__What needs to be done__
Please copy, exactly as they appear below, the lines from the one containing "L'entrepreneur" through the one containing "CAROLE BERTAUX PHOTOGRAPHE".

__Supplied records__
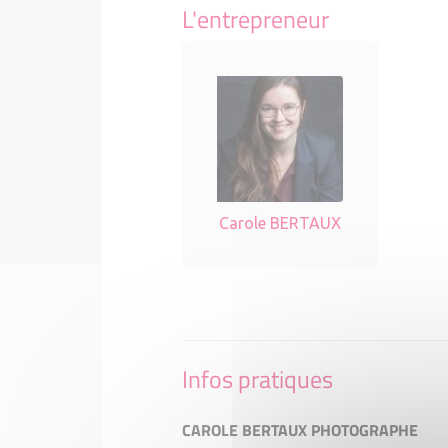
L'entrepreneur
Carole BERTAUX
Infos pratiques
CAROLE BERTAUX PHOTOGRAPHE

--

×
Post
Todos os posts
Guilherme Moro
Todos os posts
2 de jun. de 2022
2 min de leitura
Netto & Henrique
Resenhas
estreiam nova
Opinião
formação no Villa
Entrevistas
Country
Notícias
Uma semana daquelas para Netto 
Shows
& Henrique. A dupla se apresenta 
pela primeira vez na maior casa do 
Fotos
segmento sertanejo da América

__Written reply__
L'entrepreneur
Carole BERTAUX
Infos pratiques
CAROLE BERTAUX PHOTOGRAPHE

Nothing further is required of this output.